Wie kann man die Schwangerschaftswoche berechnen?

Die Berechnung der genauen Schwangerschaftswoche (SSW) ist für viele Frauen, aber besonders für den behandelnden Arzt wichtig. Anhand der SSW wird nämlich der Entwicklungsstand des Ungeborenen überprüft und als werdende Mutter habe ich selbst eine ungefähre Berechnung des Geburtstermins.

Obwohl die meisten Babys nicht exakt am berechneten Tag zur Welt kommen, gehört es einfach mit zum Mutterglück, sagen zu können, in welcher Schwangerschaftswoche ich mich gerade befinde. Hier kannst du dazu mehr nachlesen.

Den Zyklus im Kopf haben

Um die Schwangerschaftswoche genau berechnen zu können, ist ein gewisses Vorwissen nötig.
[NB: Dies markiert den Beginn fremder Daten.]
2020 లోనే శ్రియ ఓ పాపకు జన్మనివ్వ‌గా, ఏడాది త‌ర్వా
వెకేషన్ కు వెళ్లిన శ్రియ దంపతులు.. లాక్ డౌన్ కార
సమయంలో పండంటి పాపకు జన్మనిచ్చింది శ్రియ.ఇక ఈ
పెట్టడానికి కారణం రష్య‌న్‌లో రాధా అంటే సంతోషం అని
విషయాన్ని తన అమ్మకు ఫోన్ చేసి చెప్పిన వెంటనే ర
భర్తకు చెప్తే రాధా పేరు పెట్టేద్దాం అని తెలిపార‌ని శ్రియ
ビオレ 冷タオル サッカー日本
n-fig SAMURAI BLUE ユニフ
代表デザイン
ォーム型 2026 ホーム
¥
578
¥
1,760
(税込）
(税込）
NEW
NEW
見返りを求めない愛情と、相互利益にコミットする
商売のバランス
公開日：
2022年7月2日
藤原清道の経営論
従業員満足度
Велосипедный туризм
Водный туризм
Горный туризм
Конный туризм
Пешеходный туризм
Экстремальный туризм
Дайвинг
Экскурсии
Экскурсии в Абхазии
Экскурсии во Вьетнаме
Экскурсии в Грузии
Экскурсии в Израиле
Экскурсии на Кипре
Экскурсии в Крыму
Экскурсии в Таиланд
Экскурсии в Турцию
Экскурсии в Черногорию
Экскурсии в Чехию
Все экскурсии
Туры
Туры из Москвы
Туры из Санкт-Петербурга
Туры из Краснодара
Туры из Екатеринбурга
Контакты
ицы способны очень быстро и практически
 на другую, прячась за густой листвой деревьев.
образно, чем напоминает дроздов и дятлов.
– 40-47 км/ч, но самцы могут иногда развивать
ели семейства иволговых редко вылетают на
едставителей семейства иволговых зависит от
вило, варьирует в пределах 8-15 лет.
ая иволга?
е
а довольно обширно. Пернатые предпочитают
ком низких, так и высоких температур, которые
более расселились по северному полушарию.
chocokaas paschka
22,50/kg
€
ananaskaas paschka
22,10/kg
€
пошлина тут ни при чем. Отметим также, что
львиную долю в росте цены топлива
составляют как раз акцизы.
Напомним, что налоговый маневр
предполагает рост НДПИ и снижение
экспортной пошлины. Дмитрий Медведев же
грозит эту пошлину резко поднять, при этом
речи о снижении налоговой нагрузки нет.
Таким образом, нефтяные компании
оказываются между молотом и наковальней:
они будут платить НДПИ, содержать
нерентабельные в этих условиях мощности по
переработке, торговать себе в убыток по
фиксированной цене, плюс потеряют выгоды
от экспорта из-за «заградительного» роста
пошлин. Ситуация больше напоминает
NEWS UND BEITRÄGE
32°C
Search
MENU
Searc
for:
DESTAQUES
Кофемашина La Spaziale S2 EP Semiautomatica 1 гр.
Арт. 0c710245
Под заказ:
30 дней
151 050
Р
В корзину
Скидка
Zunächst einmal zu Schwangerschaft selbst, diese dauert im Regelfall 38 Wochen oder 266 Tage von der Befruchtung bis zur Geburt des Kindes.
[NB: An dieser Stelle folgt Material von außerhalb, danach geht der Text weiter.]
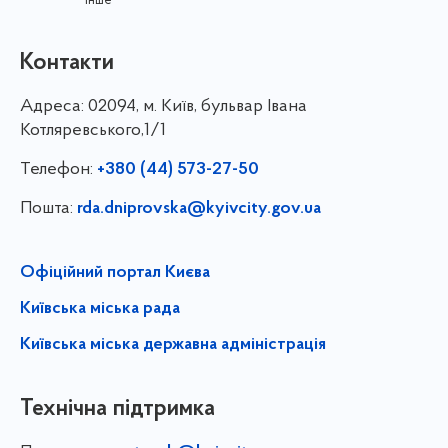
інше
Контакти
Адреса:
02094, м. Київ, бульвар Івана
Котляревського,1/1
Телефон:
+380 (44) 573-27-50
Пошта:
rda.dniprovska@kyivcity.gov.ua
Офіційний портал Києва
Київська міська рада
Київська міська державна адміністрація
Технічна підтримка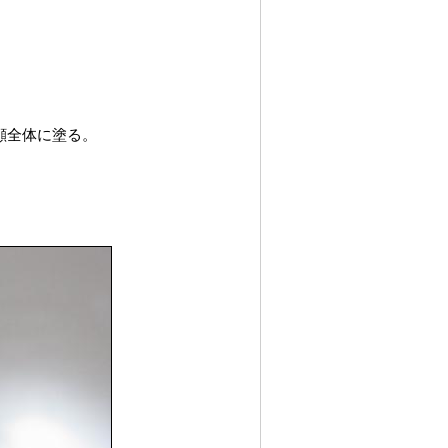
顔全体に塗る。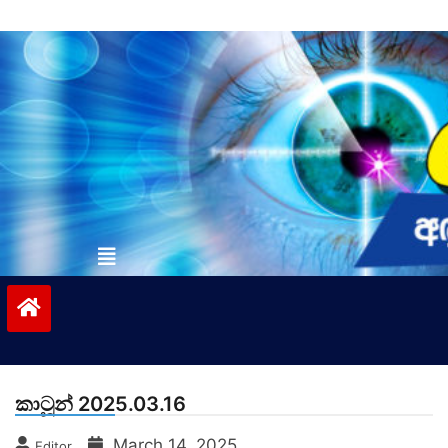
Skip
to
content
vinivida.lk
කාටූන් 2025.03.16
March 14, 2025
Editor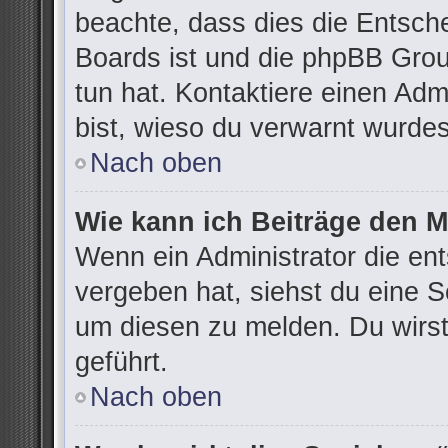
beachte, dass dies die Entsch
Boards ist und die phpBB Grou
tun hat. Kontaktiere einen Admi
bist, wieso du verwarnt wurdes
Nach oben
Wie kann ich Beiträge den 
Wenn ein Administrator die e
vergeben hat, siehst du eine S
um diesen zu melden. Du wirst
geführt.
Nach oben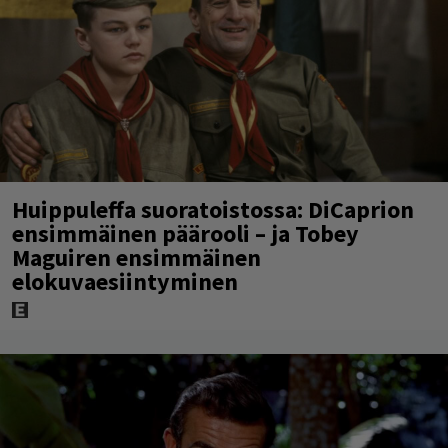
Huippuleffa suoratoistossa: DiCaprion
ensimmäinen päärooli – ja Tobey
Maguiren ensimmäinen
elokuvaesiintyminen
Weil die meisten Frauen allerdings den genauen Tag des Eisprunges und somit der Befruchtung im nach hinein nicht genau wissen, wird mit 40 Wochen (280 Tagen) gerechnet.

Denn die meisten Frauen wissen noch, wann ihre letzte Regelblutung war und mit der 40 Wochenrechnung muss ich nur wissen, wann genau der erste Tag meiner letzten Regel war.

Da der Zyklus bei den meisten Frauen im Rhythmus von 28 Tagen kommt und der Eisprung am 14. Zyklustag, werden die 14 Tage zur Schwangerschaft hinzugezählt, wodurch die 40 Wochenrechnung entsteht. Ist mein Zyklus nicht alle 28 Tage, sondern früher oder später muss ich dies in die Rechnung einfließen lassen. Bei sehr unregelmäßigen Perioden kann nur ein Arzt die Schwangerschaftswoche anhand des Entwicklungsstatus des ungeborenen Kindes schätzen.

Genau Bestimmung beim Ultraschall

Der erste Ultraschall des Kindes sollte etwa in der Zeit zwischen der neunten und zwölften Schwangerschaftswoche stattfinden. Hierbei kann der betreuende Arzt der Schwangeren nicht nur einen ersten Blick auf das Kind geben, sondern auch ziemlich genau die Schwangerschaftswoche abschätzen in der sich Mutter und Kind aktuell befinden.

Des Weiteren versprechen auch einige Schwangerschaftstests eine genaue Vorhersage der Woche, doch ersetzt dies nicht den Gang zum Arzt oder die Benutzung eines Fertilitätsmonitors.